====== DATA TO PROCESS ======
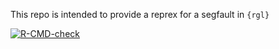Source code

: This repo is intended to provide a reprex for a segfault in `{rgl}`

<!-- badges: start -->
[![R-CMD-check](https://github.com/trevorld/rgl.segfault/actions/workflows/R-CMD-check.yaml/badge.svg)](https://github.com/trevorld/rgl.segfault/actions/workflows/R-CMD-check.yaml)
<!-- badges: end -->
======
WHAT TO DO: Repeat the data word for word. Skip the pictures.

TASK RESPONSE:
Source code

: This repo is intended to provide a reprex for a segfault in `{rgl}`

<!-- badges: start -->
[![R-CMD-check](https://github.com/trevorld/rgl.segfault/actions/workflows/R-CMD-check.yaml/badge.svg)](https://github.com/trevorld/rgl.segfault/actions/workflows/R-CMD-check.yaml)
<!-- badges: end -->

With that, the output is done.